Almost exactly 13 years later, WCU represents much the same type of opponent for the Musketeers. Last season, the Catamounts beat only six division one opponents and finished 7-25. They got obliterated by High Point, took Furman to the wire, but mostly just lost a lot. Mark Prosser, son of Skip, coaches the team that led basketball in turnover rate last year.
After the Shootout and Skip Prosser Classic and before a genuinely difficult matchup with TCU and the start of the Big East slate, WCU represents something of a palette cleanser for Xavier. In the very cruelest of terms, this is a buy game for the Musketeers. In all rational worlds the Catamounts represent a team that Big East teams pay for the chance to notch another one in the win column.
Evidently one thing that Skip and Mark Prosser have in common is retaining talent. Despite going 7-25 and not even sniffing a signature win, Prosser kept his top five players in both minutes and points scored. Mark Gosselin is gone, but he was a graduating senior. Gosselin was efficient around the basket and rebounded well. Josh Cottrell is the only other double digit minute player to depart. Cottrell was a solid 37% three point shooter but elected to take his talents to the well named North Georgia Nighthawks of Division II.
Carlos Dotson, a 6-7 power forward, is the most important player coming back for the Catamounts. He’s the most important because he led the team in points and rebounds. And blocks. And steals. And field goal percentage. Only a nearly crippling for a big man 24.4% turnover rate keeps Dotson from being one of those low major studs that garners attention. 6-1 guard Matt Halvorsen led the team in minutes and assists and was a respectable 35% three point shooter, but also turned the ball over way too much. From the team that turned the ball over more frequently than any other DI program, that’s probably to be expected.
Forward Onno Stenger, guard Kameron Gibson, and guard Marcus Thomas make up the rest of the returning front line players. Gibson had the lowest turnover rate at 19.1%, not a single other player on the team, regardless of whether they played just four games or played in them all, had a turnover rate below 20%. Returning the core of a growing program is obviously good for Prosser, but he’ll need to teach them which team to throw the ball to.
Nick Evtimov, a 6-8 forward, is the jewel of the recruiting class and the only member who merits more than two stars. Nick is the son of Vassil Evtimov, whom you may (but almost certainly don’t) remember from the North Carolina teams of the late 90s. Vassil has played for both the Bulgarian and French national teams. Nick fits the somewhat stereotypical mold of a European pick and pop four.

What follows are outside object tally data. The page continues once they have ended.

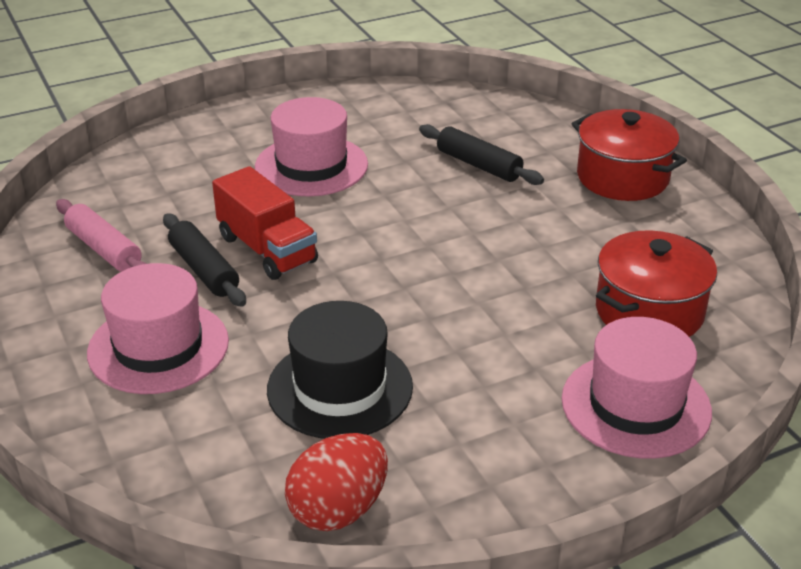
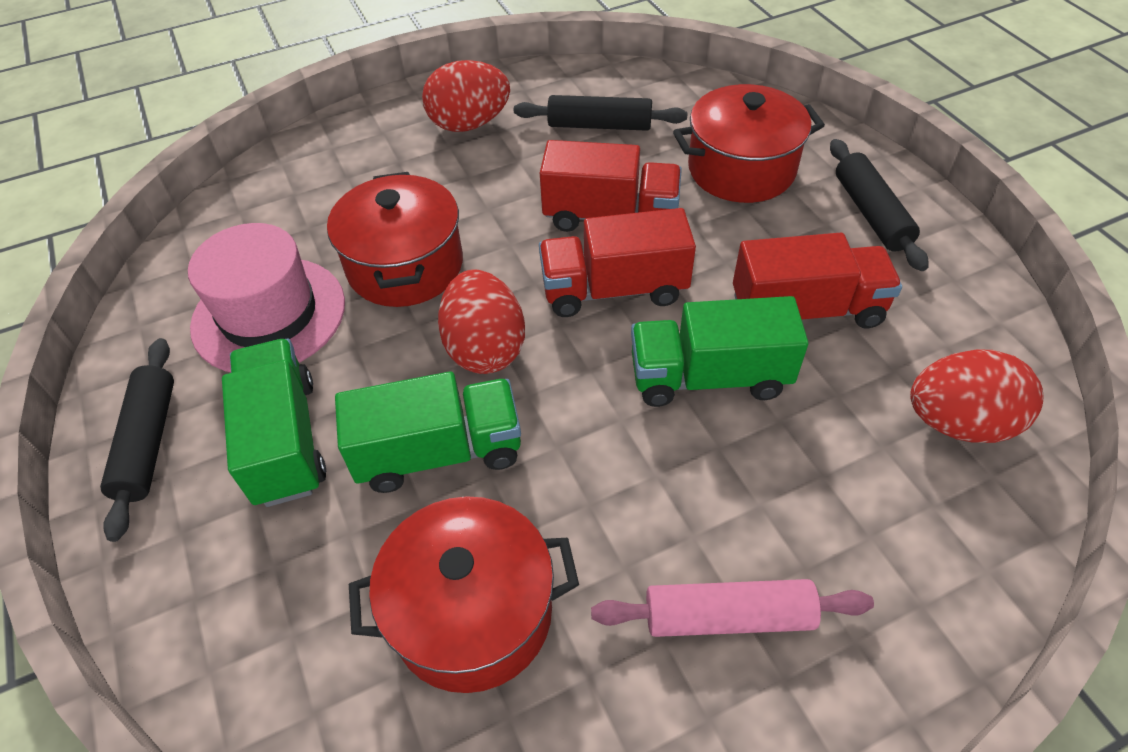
black hat: [267,301,413,439] = 1 -> none = 0
black rolling pin: [163,213,246,307] [419,124,544,185] = 2 -> [100,338,174,542] [514,95,688,131] [830,139,929,271] = 3
green truck: none = 0 -> [222,339,326,507] [335,371,521,493] [631,296,808,407] = 3
pink hat: [87,263,229,394] [255,97,368,196] [562,317,712,459] = 3 -> [188,223,345,372] = 1
red egg: [285,433,388,531] = 1 -> [422,60,510,132] [438,269,525,374] [910,349,1044,443] = 3
red pot: [571,109,687,201] [596,230,717,337] = 2 -> [327,172,463,307] [349,496,579,693] [673,84,825,203] = 3
red truck: [212,166,318,280] = 1 -> [539,208,696,317] [540,140,682,232] [733,233,902,329] = 3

WCU’s recruiting beyond that is the type of guys you find at programs like WCU, far better than almost anyone who reads this will have ever played with or against, nowhere near the level of Naji Marshall and Paul Scruggs.
Everyone important is back, but they aren’t all that good. Such is life on the low level. Prosser has demonstrated that he can keep a team together, but this is a stepping stone for him and this game is a stepping stone for Xavier.